Already I have a major change — Got a great title suggestion from chaptermate Elizabeth Grayson. Silk and Seduction is going to morph into The Dragon and the Pearl. Isn’t that snazzy? I’m very bad with title-fu so I’m sending cyber-kisses out to Elizabeth. *mwah* *mwah* I just lucked out with “Butterfly Swords”.
I finally got up the courage to open up Little Sis’ package with my manuscript for “D and P” inside. All in all, she was a lot harder on Butterfly first time around, so I’m feeling a little better. Sure she envisions rewriting everything after the midpoint on. *sigh* Got work to do.
It got me to thinking. Even though I don’t plan on putting in all the fixes she suggests verbatim, they’re each telling me something is missing there — whether it be conflict or characterization. Sometimes it’s a huge structural change, like I know I need some sort of milestone that the heroine and hero both achieve together in Chapters 12-14. It’s absent now. And some are 1-2 lines here and there, like evolving the relationship with each chapter.

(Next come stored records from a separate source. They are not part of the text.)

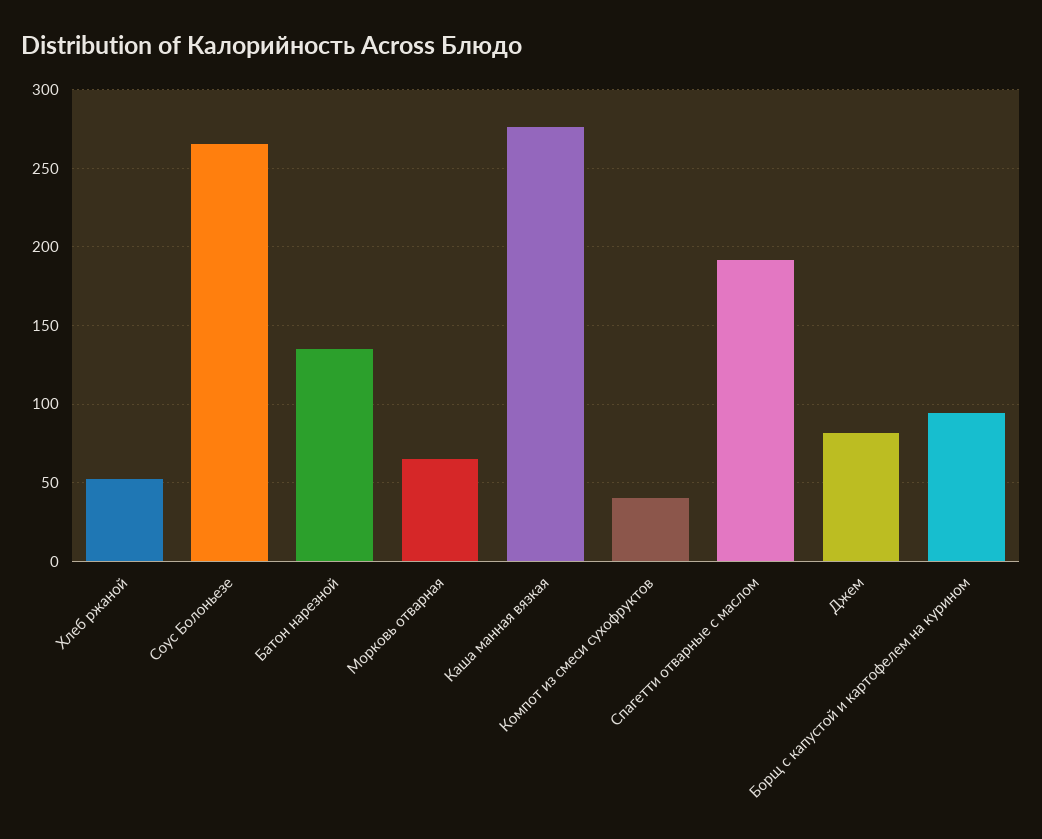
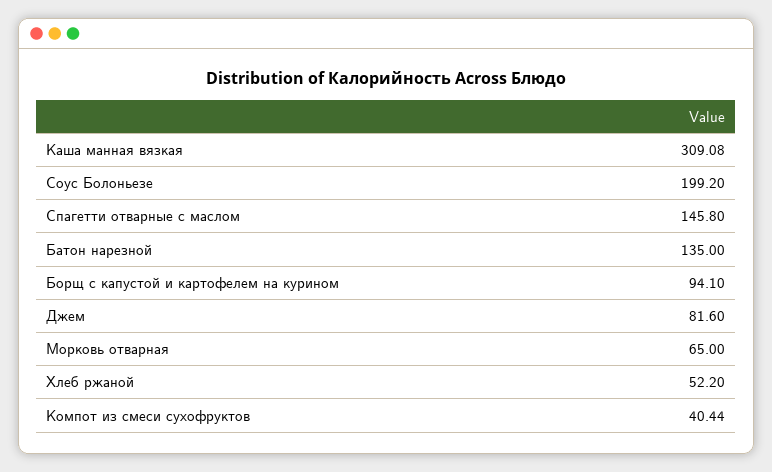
  {
    "Хлеб ржаной": 52.2,
-   "Соус Болоньезе": 265,
+   "Соус Болоньезе": 199.2,
    "Батон нарезной": 135,
    "Морковь отварная": 65,
-   "Каша манная вязкая": 275,
+   "Каша манная вязкая": 309.08,
    "Компот из смеси сухофруктов": 40.44,
-   "Спагетти отварные с маслом": 190,
+   "Спагетти отварные с маслом": 145.8,
    "Джем": 81.6,
    "Борщ с капустой и картофелем на курином": 94.1
  }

That’s how I take all critiques. On the first level, the issue is “this is not working” and then the specific details give me clues about what might work. But even if I don’t agree with the clues, it doesn’t take away the fact that something needs to change. I think writers often stop listening when they don’t like the suggested tweaks.
Even though I rely heavily on Little Sis and other readers, in the end the revision comes down to very personal decisions. I’m reminded of a Tyson Beckford quote from Bravo’s “Make me a Supermodel”. (I confess, I watch trashy reality tv.)
Paraphrased, like all my quotes:
“A good model does what the cameraman wants them to do. A supermodel gives him something he didn’t even know he wanted.”